Our comparisons of synteny at the marker order level revealed significant marker order preservation in only half of the linkage groups between L. parva and L. goodei. Our estimate of 50% collinear markers is much lower than a previous estimate of marker order preservation between hybridizing populations, which found that 83% of markers between incipient species of whitefish (Coregonus clupeaformis) were collinear (Rogers ). Comparisons of chinook salmon and rainbow trout (genus Oncorhynchus) also suggest high preservation of marker order between congeners (Naish ). Our study differs from these previous ones because we used SNPs derived from ESTs rather than microsatellites and consequently had a much denser distribution of markers on our map. However, further work is needed to determine if the low marker-order synteny in Lucania is genuine or simply the result of (1) low number of orthologous markers on some linkage groups, (2) genotyping errors, or (3) map construction errors due to merging maps from multiple families within each species. If genuine, then the low marker-order synteny found in Lucania would be indicative of small-scale rearrangements, which could potentially contribute to the reduction of gene flow and the evolution of reproductive isolation.

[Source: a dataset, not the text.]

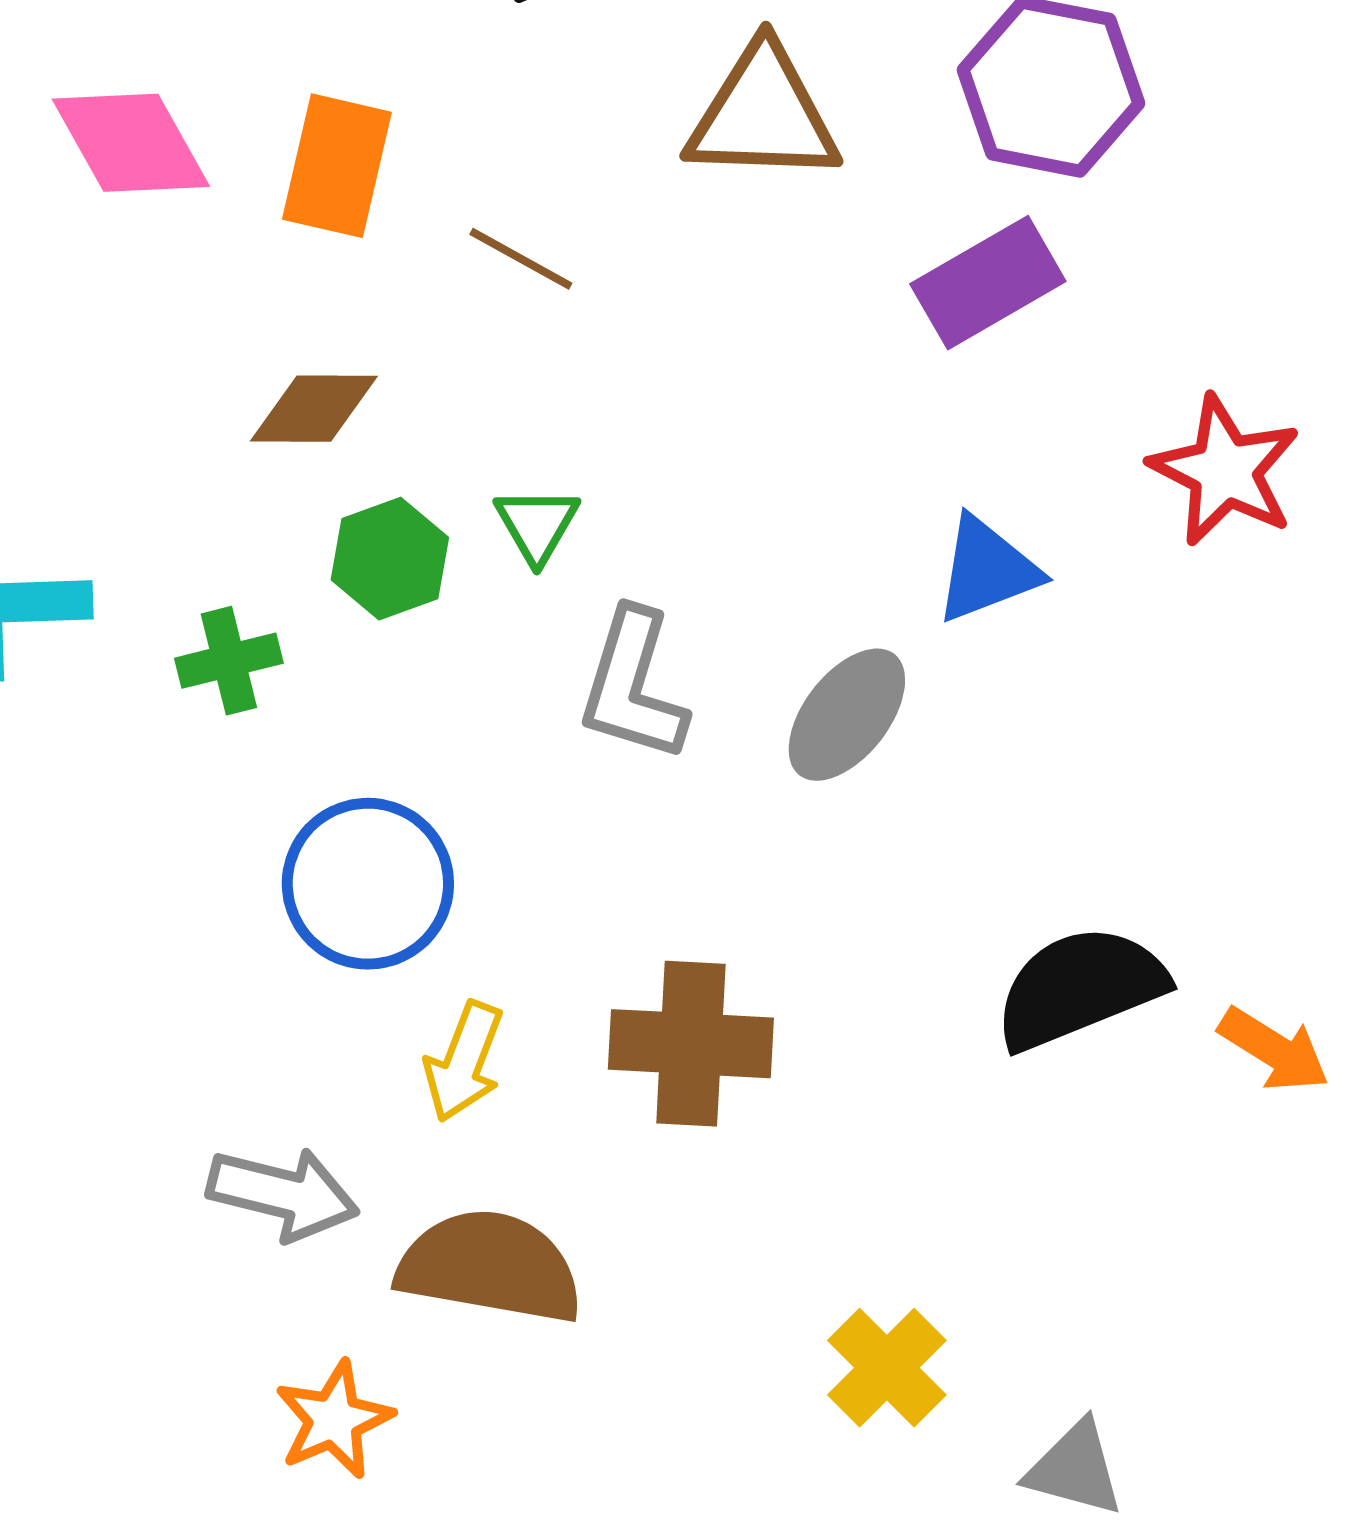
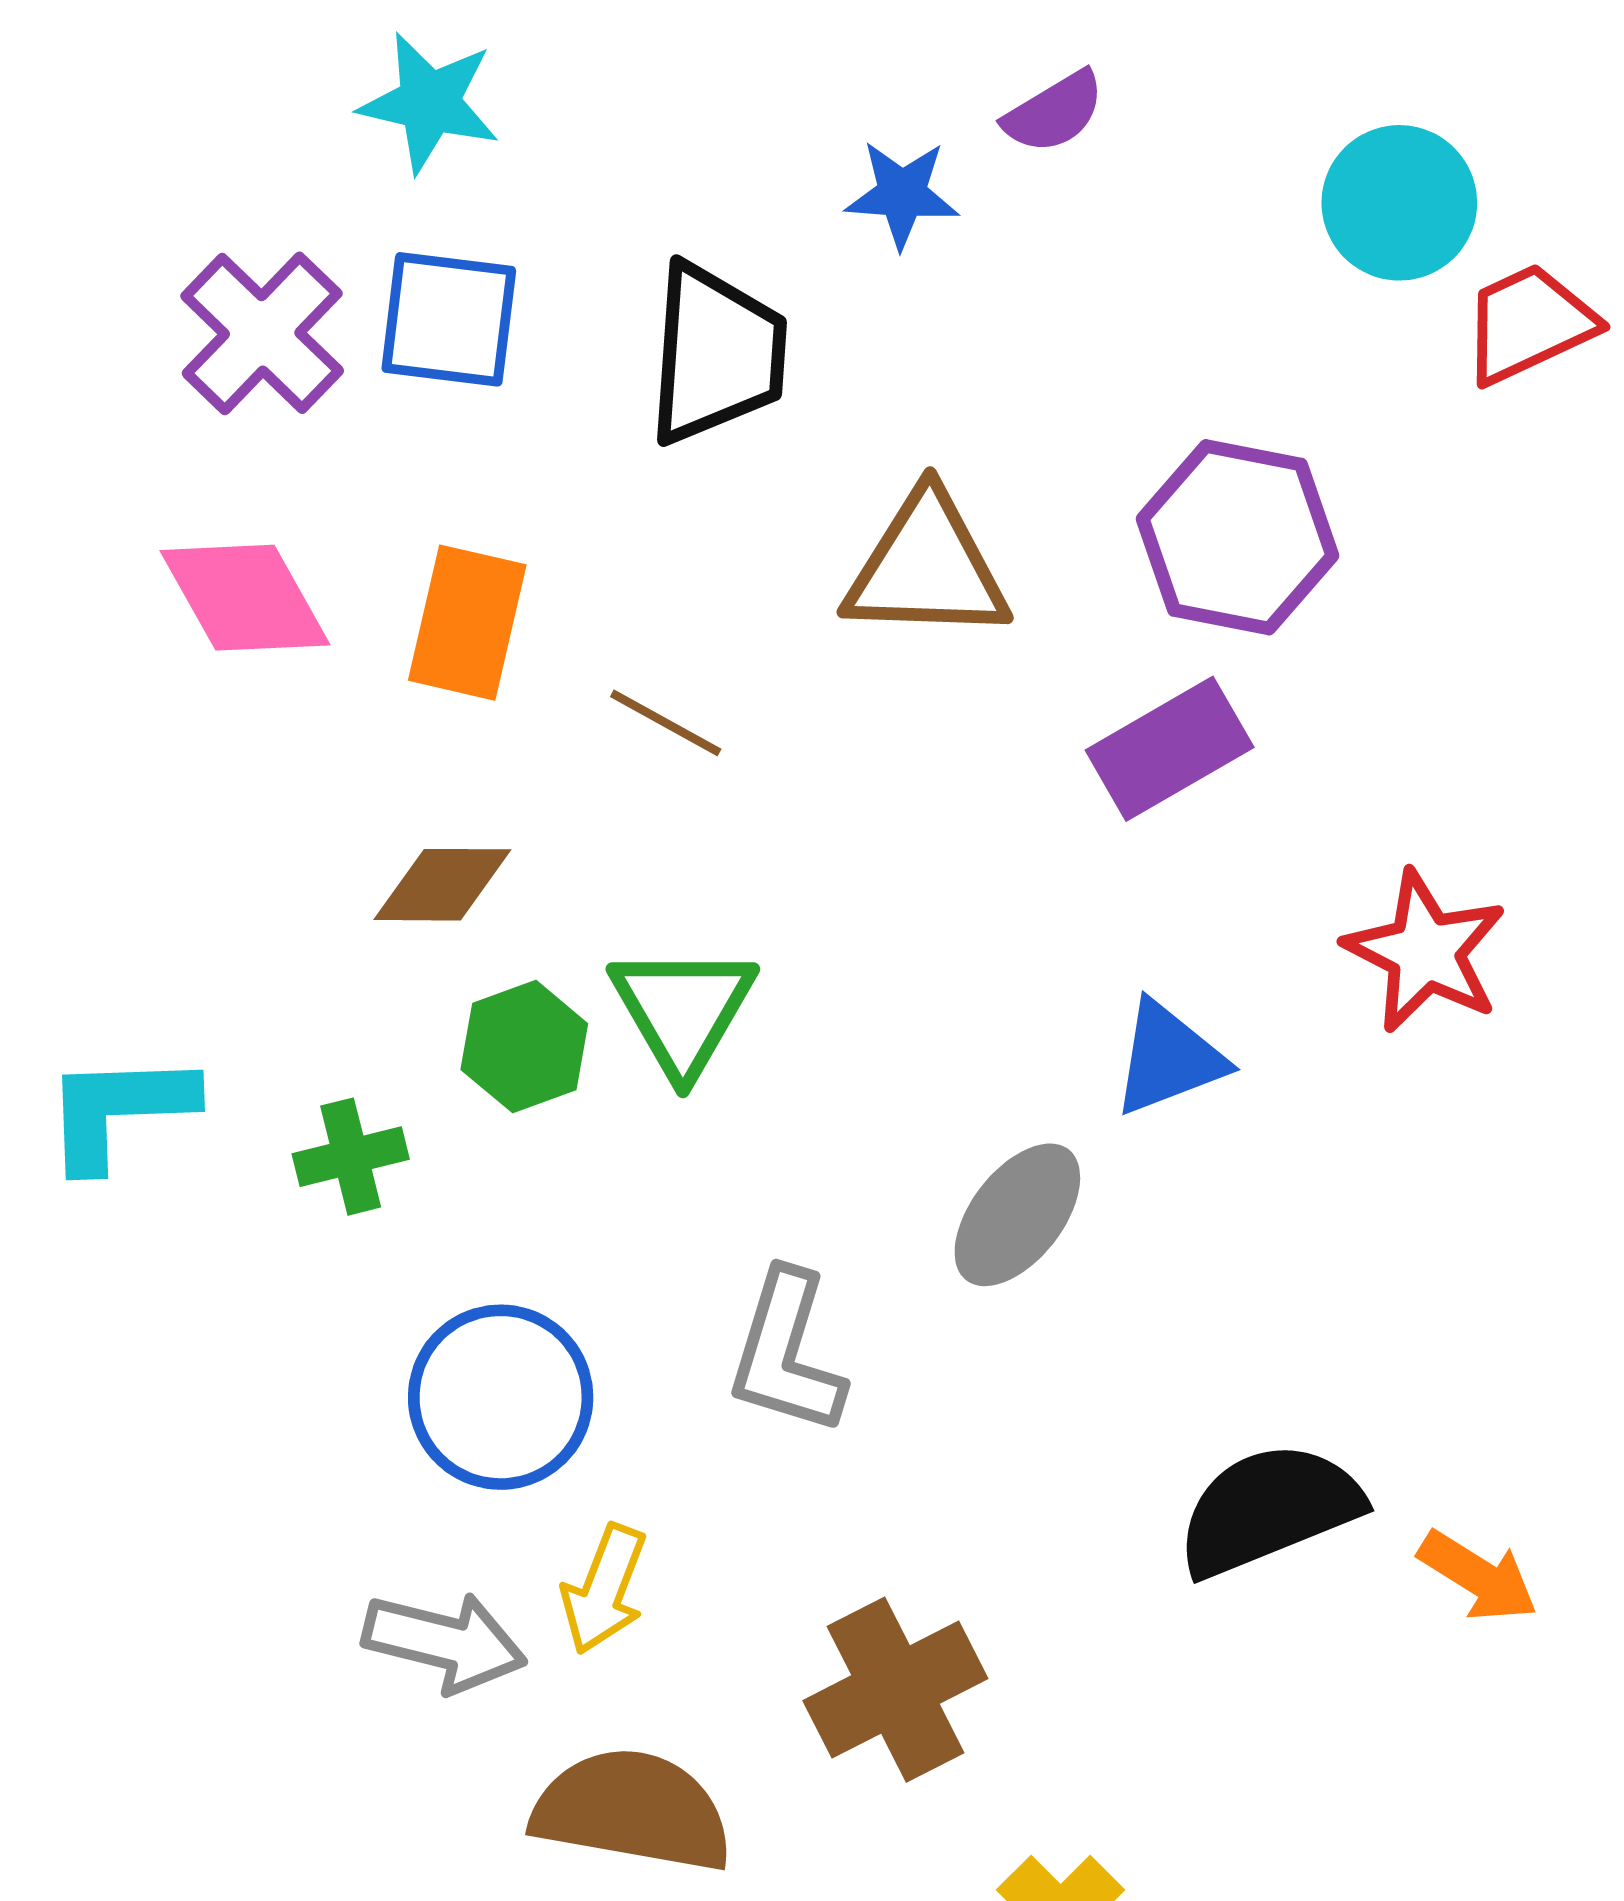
green triangle: (537, 525) -> (683, 1010), size x1.6
gray L-shape: (633, 686) -> (787, 1353), moved
brown cross: (691, 1044) -> (895, 1690), moved, turned -30
gray arrow: (283, 1194) -> (445, 1642), moved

Our linkage maps for Lucania goodei and L. parva showed that a large-scale genomic rearrangement has occurred between species. This Robertsonian fusion may have aided divergence in these closely related species and helped to maintain species boundaries in zones of contact by suppressing recombination in hybrids. Other fundulid species also differ in karyotype, and our work may give insight into the mechanisms by which these changes occur. These maps will enable the use of numerous genomic techniques to determine how reproductive isolation has evolved in Lucania. The maps will also further a general understanding of the evolution of many other unique traits in this group including vision, color pattern, and salinity tolerance.